自分が無宗教であると考える日本人は少なくありません。「バカの壁」という著書で知られる養老孟司さんは、「心の時代」という番組の中で、無宗教の無は、「仏教の説く無」だと述べています。
「仏教の説く無」とは何でしょう。この場合の無は、何も無いということではありません。般若心経には無という文字が二十一回も使われています。このお経は空という教えを説いていますが、「仏教の説く無」とは空のことです。空は「とらわれない心、こだわらない心」のことだと故薬師寺管主の高田好胤さんは説きます。
自分が無宗教だと思っている人に考えてほしいことがあります。なぜお墓参りやお宮参りをするのですか。なぜ神仏に手を合わせたり、拝んだりするのですかか。そういうことを一切しないのであれば、あなたは無宗教といえるでしょう。そうでないならあなたは無宗教ではありません。

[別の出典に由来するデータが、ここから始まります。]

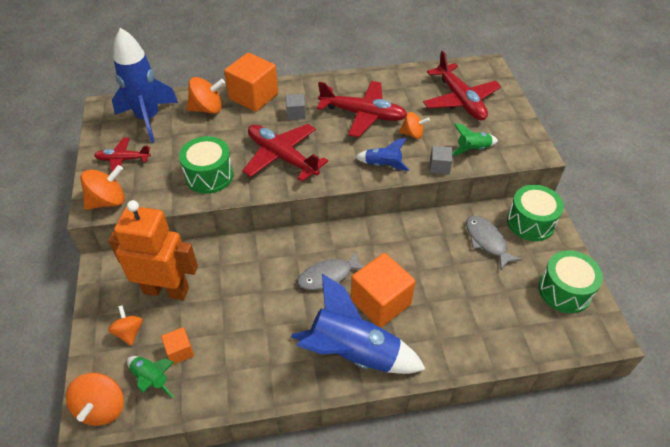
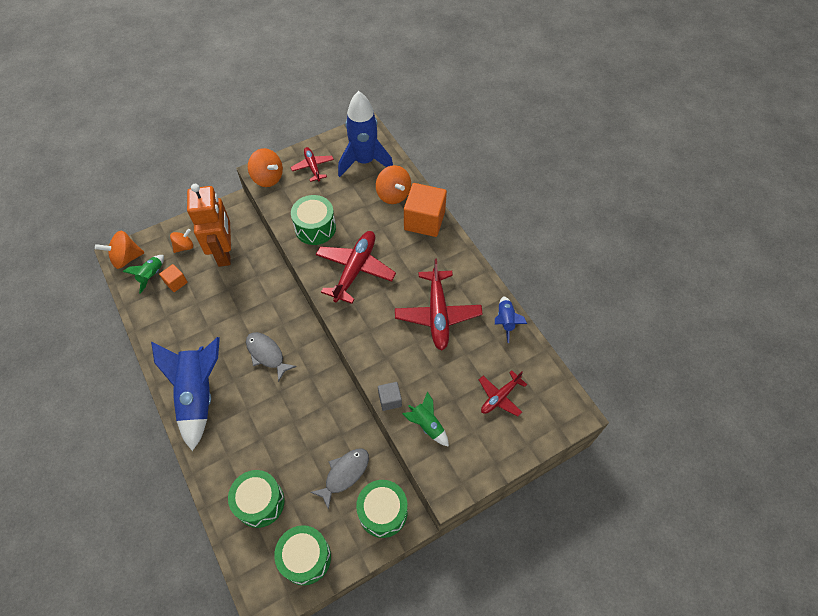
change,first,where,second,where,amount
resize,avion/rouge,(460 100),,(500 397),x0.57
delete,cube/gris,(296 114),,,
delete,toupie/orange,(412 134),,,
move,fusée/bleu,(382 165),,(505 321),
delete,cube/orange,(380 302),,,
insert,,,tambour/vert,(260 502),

こう考えてはどうでしょう。私の心は「仏教の説く無」に支えられている。つまり良いものを良いとし、悪いものは悪いととらえる調和のとれた感性に裏づけられていると。
ご先祖が育んできた心、すなわち神仏を尊び、おかげに感謝する心をあなたが大切にしており、お寺や神社、また、お墓やお仏壇にお参りするのであれば、それこそがあなたの宗教であり、それは他のどんな宗教にも劣らず洗練されていると自信を持つべきです。